• [PASSAGE TO READ]
────────
Following Buzbee’s announcement, NFL spokesman Brian McCarthy said the agreements have “no impact on the collectively bargained disciplinary process.”

Another league official told the AP “settling doesn’t give someone a pass” and indicated a lengthy suspension remains in order. The person spoke on condition of anonymity because the investigation hasn’t concluded.

NFL investigators interviewed Watson in Houston over several days last month. They’ve spoken with 11 of Watson’s accusers, according to a person familiar with the investigation, who said Buzbee declined to make more women available for interviews.

The league will present their findings to disciplinary officer Sue L. Robinson, a former federal judge who will decide Watson’s punishment. This is the first case for Robinson, who was jointly appointed by the league and NFL Players Association.

The Browns, who signed the three-time Pro Bowler to a fully guaranteed, five-year, $230 million contract in March, had no immediate comment on the settlements.

Watson has denied any wrongdoing and vowed to clear his name. Rusty Hardin, Watson’s lead attorney, did not immediately return an email or a text seeking comment.
────────
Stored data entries
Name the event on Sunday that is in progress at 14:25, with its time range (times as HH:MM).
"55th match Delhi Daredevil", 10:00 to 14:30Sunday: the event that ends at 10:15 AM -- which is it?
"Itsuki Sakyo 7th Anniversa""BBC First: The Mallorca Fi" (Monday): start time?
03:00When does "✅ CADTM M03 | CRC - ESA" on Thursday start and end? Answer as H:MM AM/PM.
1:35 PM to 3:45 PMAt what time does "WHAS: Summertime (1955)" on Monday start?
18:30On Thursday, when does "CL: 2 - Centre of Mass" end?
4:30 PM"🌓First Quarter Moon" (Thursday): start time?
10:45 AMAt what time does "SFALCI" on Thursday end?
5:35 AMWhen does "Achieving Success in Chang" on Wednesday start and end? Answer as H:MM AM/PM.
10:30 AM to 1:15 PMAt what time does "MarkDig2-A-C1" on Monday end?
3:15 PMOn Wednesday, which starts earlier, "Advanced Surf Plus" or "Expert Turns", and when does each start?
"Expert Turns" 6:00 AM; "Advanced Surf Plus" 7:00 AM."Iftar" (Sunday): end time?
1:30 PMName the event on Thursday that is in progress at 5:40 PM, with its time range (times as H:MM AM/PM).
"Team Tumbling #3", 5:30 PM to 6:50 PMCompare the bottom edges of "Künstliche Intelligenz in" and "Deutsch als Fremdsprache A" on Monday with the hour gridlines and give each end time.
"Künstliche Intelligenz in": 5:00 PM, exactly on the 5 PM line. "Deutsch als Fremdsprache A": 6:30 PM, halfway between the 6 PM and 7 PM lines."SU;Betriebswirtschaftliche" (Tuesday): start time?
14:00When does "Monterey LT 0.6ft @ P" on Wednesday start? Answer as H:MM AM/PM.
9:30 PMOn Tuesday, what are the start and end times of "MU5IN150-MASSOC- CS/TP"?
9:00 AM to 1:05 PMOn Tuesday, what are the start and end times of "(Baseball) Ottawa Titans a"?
────────
• [EXERCISE REQUIREMENTS]
• a. Using the news excerpt, answer:
(i) Who will decide Watson's punishment?
(ii) With how many of Watson's accusers have NFL investigators spoken?
(iii) What is the total value of the contract the Browns signed Watson to?
• b. Write out the part of the news excerpt starting at "Watson has denied" and ending at "text seeking comment.", replacing "vowed" with "promised".
Rely solely on the news excerpt.

• [FINAL RESULTS]
• a.
(i) Sue L. Robinson, a former federal judge serving as disciplinary officer.
(ii) 11.
(iii) $230 million.

• b.
Watson has denied any wrongdoing and promised to clear his name. Rusty Hardin, Watson’s lead attorney, did not immediately return an email or a text seeking comment.